Rwanda experienced a failed peacekeeping effort and underwent a horrific tragedy in 1994. More recently, the Darfur region of Sudan has undergone similar experiences. Today, Rwandan soldiers are playing a major role in Darfur as peacekeepers, and USIP is helping train them on how to do it.

Posted: June 17, 2011

Rwanda experienced a failed peacekeeping effort and underwent a horrific tragedy in 1994. More recently, the Darfur region of Sudan has undergone similar experiences. Today, Rwandan soldiers are playing a major role in Darfur as peacekeepers, and USIP is helping train them on how to do it. The Academy’s Ted Feifer, Keith Bowen, and contractor Joseph Sany led a USIP workshop for Rwandan Defense Force (RDF) officers preparing an infantry battalion for deployment with the United Nations/African Union Hybrid Mission in Darfur (UNAMID).

The training was conducted in partnership with the Department of State's African Contingency Operations and Training Assistance Program (ACOTA). The workshop was held April 4–6, 2011 at the RDF base at Gako, one hour's drive south of Kigali.
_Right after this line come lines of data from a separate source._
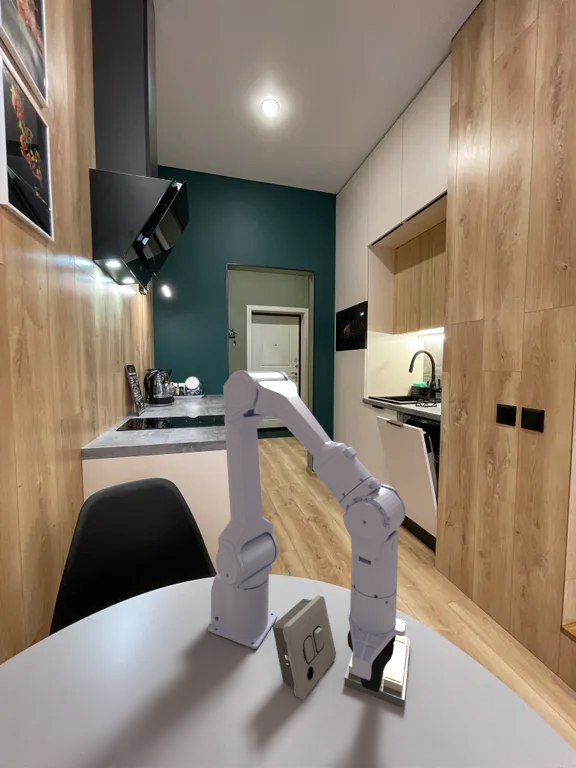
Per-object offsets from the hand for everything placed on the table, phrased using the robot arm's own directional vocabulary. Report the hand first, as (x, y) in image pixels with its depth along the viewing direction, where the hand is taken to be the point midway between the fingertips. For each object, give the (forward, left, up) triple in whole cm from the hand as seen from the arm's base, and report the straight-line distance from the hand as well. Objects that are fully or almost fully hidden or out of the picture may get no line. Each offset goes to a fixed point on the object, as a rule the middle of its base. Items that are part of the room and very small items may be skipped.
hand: (370, 685), depth 44 cm
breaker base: (0, +7, -3) cm, 8 cm away
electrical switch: (-10, +2, -4) cm, 11 cm away
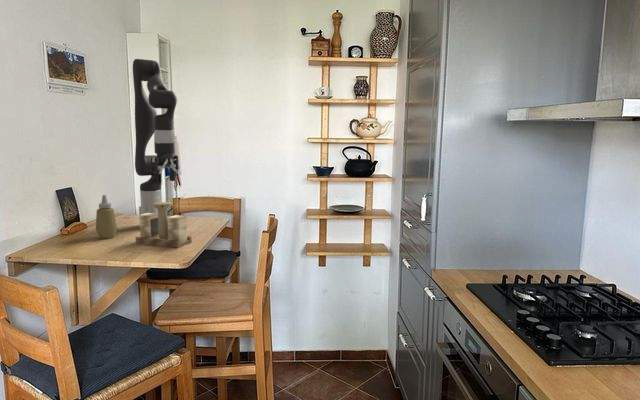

The 25 workshop participants included the battalion commander and his subordinate officers. The program focused on developing and improving core conflict management and resolution skills for military officers deploying as peacekeepers, particularly in their Darfur mission area. Program objectives were to develop and build analytical, communication, negotiation, and third party skills; strengthen problem solving in individual and group situations; and share lessons learned in the prevention, management, and resolution of conflict.

Participants took part in practical exercises involving conflict analysis, communication, negotiation, and the role of a third party. This included an exercise on unplanned and potentially dangerous negotiations at a roadblock. Participants also learned about the challenges of working with an interpreter in a peacekeeping context.

The workshop also addressed the protection of civilians, focusing on its importance to the peacekeeper and issues for the military commander. Finally, participants had an opportunity to apply all the skills learned in a final complex, multiparty crisis simulation with a Darfur-like context.

The consensus of the post-workshop evaluations was that the workshop provided highly useful skills that were directly relevant to the impending peacekeeping mission in Darfur. As one participant put it, “The workshop opened my mind in terms of negotiating when some [conflict] situations arise, especially for our next deployment.”

This was the 23rd ACOTA workshop conducted by USIP’s Academy for International Conflict Management and Peacebuilding as part of an ongoing program, all of them held in the African troop-contributing countries.